FCC Proposal is a positive step but phone companies need to do more to stop unwanted calls
WASHINGTON, D.C. – A Federal Communications Commission proposal announced today to allow phone companies to block spoofed robocalls deserves support, but more is needed to protect consumers from unwanted calls, according to Consumers Union, the policy and mobilization division of Consumer Reports.
“Americans have run out of patience with robocalls that ring at all hours of the day,” said Maureen Mahoney, policy analyst with Consumers Union. “This proposal is a positive step that will help provide relief from the scourge of unwanted calls. But consumers have waited long enough for action. It’s time for the phone companies to start offering free call-blocking solutions to all of their customers.”
In 2015, Consumers Union launched its End Robocalls campaign calling on the phone companies to step up their efforts to block robocalls. Nearly 750,000 people have joined Consumers Union’s campaign urging AT&T, CenturyLink, and Verizon to offer their customers free robocall-blocking tools.

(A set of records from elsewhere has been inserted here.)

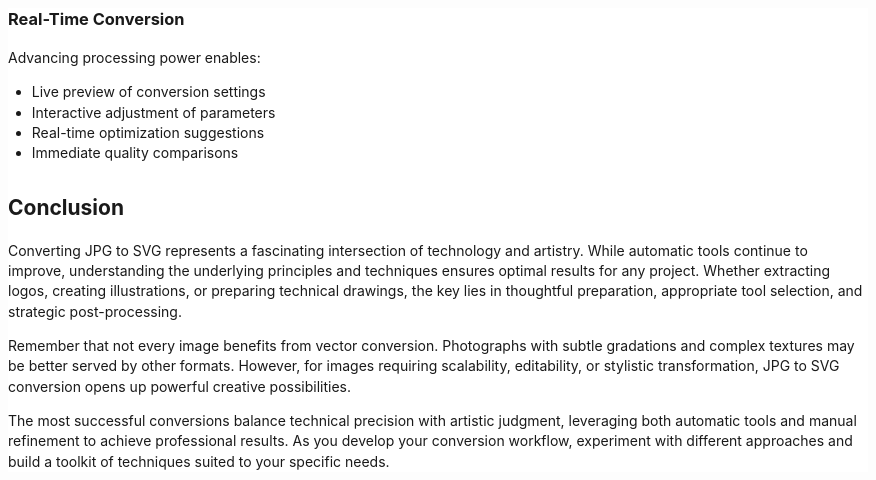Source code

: ### Real-Time Conversion

Advancing processing power enables:

- Live preview of conversion settings
- Interactive adjustment of parameters
- Real-time optimization suggestions
- Immediate quality comparisons

## Conclusion

Converting JPG to SVG represents a fascinating intersection of technology and artistry. While automatic tools continue to improve, understanding the underlying principles and techniques ensures optimal results for any project. Whether extracting logos, creating illustrations, or preparing technical drawings, the key lies in thoughtful preparation, appropriate tool selection, and strategic post-processing.

Remember that not every image benefits from vector conversion. Photographs with subtle gradations and complex textures may be better served by other formats. However, for images requiring scalability, editability, or stylistic transformation, JPG to SVG conversion opens up powerful creative possibilities.

The most successful conversions balance technical precision with artistic judgment, leveraging both automatic tools and manual refinement to achieve professional results. As you develop your conversion workflow, experiment with different approaches and build a toolkit of techniques suited to your specific needs.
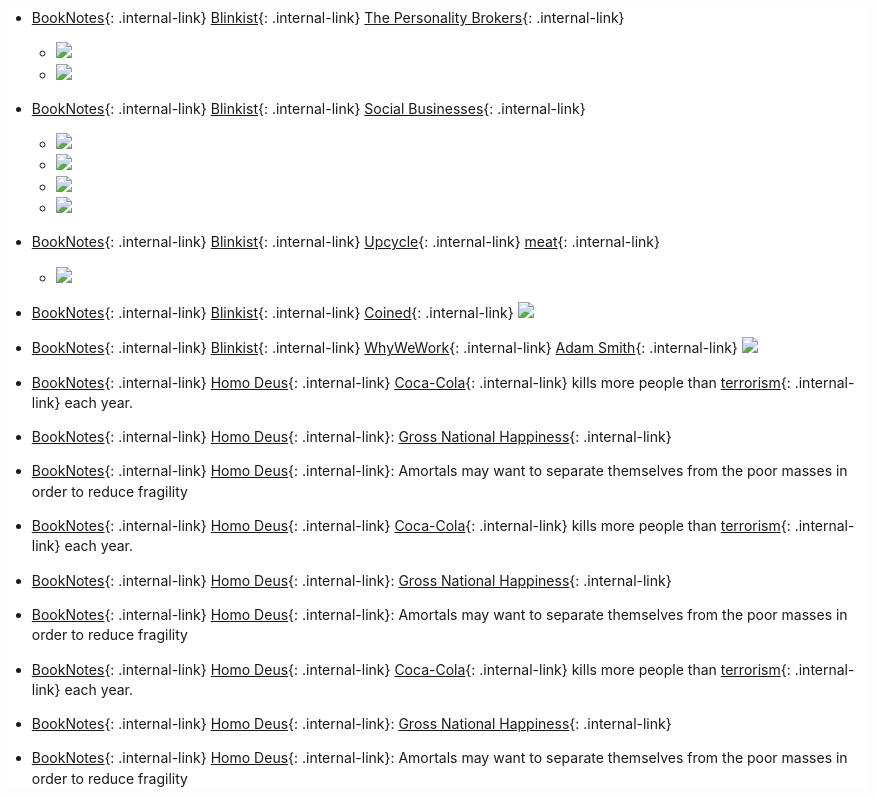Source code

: - [BookNotes](/booknotes){: .internal-link} [Blinkist](/blinkist){: .internal-link} [The Personality Brokers](/the-personality-brokers){: .internal-link}
    - ![](https://firebasestorage.googleapis.com/v0/b/firescript-577a2.appspot.com/o/imgs%2Fapp%2FDoomHammer%2FJTHHtJhXF8.png?alt=media&token=826a7273-334b-49d6-a194-9545023c5606)
    - ![](https://firebasestorage.googleapis.com/v0/b/firescript-577a2.appspot.com/o/imgs%2Fapp%2FDoomHammer%2FC3nA1qfpX3.png?alt=media&token=c0a2a555-1da4-428f-be53-cc28f017b833)


- [BookNotes](/booknotes){: .internal-link} [Blinkist](/blinkist){: .internal-link} [Social Businesses](/social-businesses){: .internal-link}
    - ![](https://firebasestorage.googleapis.com/v0/b/firescript-577a2.appspot.com/o/imgs%2Fapp%2FDoomHammer%2FKBdsKb-rVz.png?alt=media&token=acd05a0f-2edd-4099-acdb-5bbb9fc22de7)
    - ![](https://firebasestorage.googleapis.com/v0/b/firescript-577a2.appspot.com/o/imgs%2Fapp%2FDoomHammer%2FQApykiuupB.png?alt=media&token=a069d172-ec83-4c3b-886a-3614e9399937)
    - ![](https://firebasestorage.googleapis.com/v0/b/firescript-577a2.appspot.com/o/imgs%2Fapp%2FDoomHammer%2FAX3v1_TNrs.png?alt=media&token=65bd1ad5-26a3-4f74-af79-8a8a3b35e2f9)
    - ![](https://firebasestorage.googleapis.com/v0/b/firescript-577a2.appspot.com/o/imgs%2Fapp%2FDoomHammer%2Fosi1Y3unKK.png?alt=media&token=2c295807-f450-4389-afb9-04b4d8a7ec6f)


- [BookNotes](/booknotes){: .internal-link} [Blinkist](/blinkist){: .internal-link} [Upcycle](/upcycle){: .internal-link} [meat](/meat){: .internal-link}
    - ![](https://firebasestorage.googleapis.com/v0/b/firescript-577a2.appspot.com/o/imgs%2Fapp%2FDoomHammer%2FP9RqpYPOJM.png?alt=media&token=179c1ca6-366f-4c68-af8b-9038ea5ed07b)


- [BookNotes](/booknotes){: .internal-link} [Blinkist](/blinkist){: .internal-link} [Coined](/coined){: .internal-link} ![](https://firebasestorage.googleapis.com/v0/b/firescript-577a2.appspot.com/o/imgs%2Fapp%2FDoomHammer%2Fvl9NpHiAYz.png?alt=media&token=6f2266d3-80d0-40b7-ae42-c6f4e71bb402)


- [BookNotes](/booknotes){: .internal-link} [Blinkist](/blinkist){: .internal-link} [WhyWeWork](/whywework){: .internal-link} [Adam Smith](/adam-smith){: .internal-link} ![](https://firebasestorage.googleapis.com/v0/b/firescript-577a2.appspot.com/o/imgs%2Fapp%2FDoomHammer%2F3-LSmIgf8U.png?alt=media&token=050cf31f-141c-4fa7-b99f-71c20194bfaa)


- [BookNotes](/booknotes){: .internal-link} [Homo Deus](/homo-deus){: .internal-link} [Coca-Cola](/coca-cola){: .internal-link} kills more people than [terrorism](/terrorism){: .internal-link} each year. 
- [BookNotes](/booknotes){: .internal-link} [Homo Deus](/homo-deus){: .internal-link}: [Gross National Happiness](/gross-national-happiness){: .internal-link} 
- [BookNotes](/booknotes){: .internal-link} [Homo Deus](/homo-deus){: .internal-link}: Amortals may want to separate themselves from the poor masses in order to reduce fragility


- [BookNotes](/booknotes){: .internal-link} [Homo Deus](/homo-deus){: .internal-link} [Coca-Cola](/coca-cola){: .internal-link} kills more people than [terrorism](/terrorism){: .internal-link} each year. 
- [BookNotes](/booknotes){: .internal-link} [Homo Deus](/homo-deus){: .internal-link}: [Gross National Happiness](/gross-national-happiness){: .internal-link} 
- [BookNotes](/booknotes){: .internal-link} [Homo Deus](/homo-deus){: .internal-link}: Amortals may want to separate themselves from the poor masses in order to reduce fragility


- [BookNotes](/booknotes){: .internal-link} [Homo Deus](/homo-deus){: .internal-link} [Coca-Cola](/coca-cola){: .internal-link} kills more people than [terrorism](/terrorism){: .internal-link} each year. 
- [BookNotes](/booknotes){: .internal-link} [Homo Deus](/homo-deus){: .internal-link}: [Gross National Happiness](/gross-national-happiness){: .internal-link} 
- [BookNotes](/booknotes){: .internal-link} [Homo Deus](/homo-deus){: .internal-link}: Amortals may want to separate themselves from the poor masses in order to reduce fragility

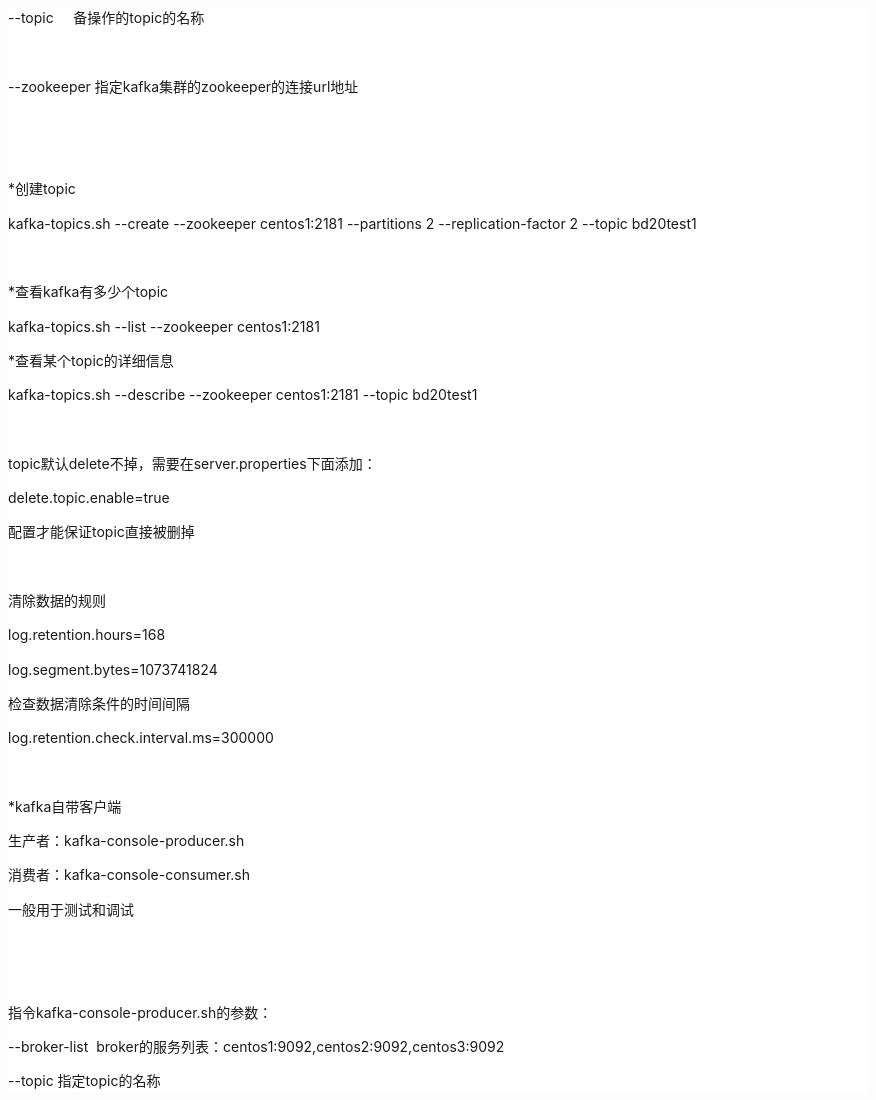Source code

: <p>--topic     备操作的topic的名称</p>

<p> </p>

<p>--zookeeper 指定kafka集群的zookeeper的连接url地址</p>

<p> </p>

<p> </p>

<p>*创建topic</p>

<p>kafka-topics.sh --create --zookeeper centos1:2181 --partitions 2 --replication-factor 2 --topic bd20test1</p>

<p> </p>

<p>*查看kafka有多少个topic</p>

<p>kafka-topics.sh --list --zookeeper centos1:2181</p>

<p>*查看某个topic的详细信息</p>

<p>kafka-topics.sh --describe --zookeeper centos1:2181 --topic bd20test1</p>

<p> </p>

<p>topic默认delete不掉，需要在server.properties下面添加：</p>

<p>delete.topic.enable=true</p>

<p>配置才能保证topic直接被删掉</p>

<p> </p>

<p>清除数据的规则</p>

<p>log.retention.hours=168</p>

<p>log.segment.bytes=1073741824</p>

<p>检查数据清除条件的时间间隔</p>

<p>log.retention.check.interval.ms=300000</p>

<p> </p>

<p>*kafka自带客户端</p>

<p>生产者：kafka-console-producer.sh</p>

<p>消费者：kafka-console-consumer.sh</p>

<p>一般用于测试和调试</p>

<p> </p>

<p> </p>

<p>指令kafka-console-producer.sh的参数：</p>

<p>--broker-list  broker的服务列表：centos1:9092,centos2:9092,centos3:9092</p>

<p>--topic 指定topic的名称</p>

Last October, an industry-led Robocall Strike Force unveiled an initial plan for working together on new technologies to block unwanted calls. The Robocall Strike Force was established at the request of former FCC Chairman Tom Wheeler, who asked the companies to report on their progress by the end of April. Consumers Union urged current FCC Chairman Ajit Pai to hold the phone companies to this deadline and to call on them to offer free robocall-blocking protection to their customers.
The Federal Trade Commission (FTC) received 5.3 million complaints from consumers fed up with unwanted calls in FY 2016. Almost half of these calls occurred after the consumer requested that the caller stop contacting them. Robocalls have become so rampant that complaints about violations of the Do Not Call registry more than tripled between 2010 and 2016. Telephone scammers target the elderly and other vulnerable consumers, resulting in an estimated $350 million in financial losses annually.
Fraudulent robocalls are often made by crooks who transmit spoofed numbers to Caller ID to trick consumers into answering their phone. Under the FCC’s “Do Not Originate” proposal, phone companies would be allowed to block robocalls made using spoofed phone numbers if the real owner of the phone number requested them to do so. Phone companies would also be allowed to block spoofed robocalls made from incomplete or unassigned phone numbers. However, the proposal does not require phone companies to adopt the “Do Not Originate” protocol and not all robocalls are made using spoofed numbers.
A Consumer Reports review of carrier-provided call-blocking services last October found most to be lacking. The investigation compared 21 different call-blocking services offered by phone companies based on six different criteria, including cost and the variety of features they provide. While consumers using internet-based phone services have the best carrier-provided, call-blocking options, most phone companies don’t offer strong protection to their traditional landline and wireless customers.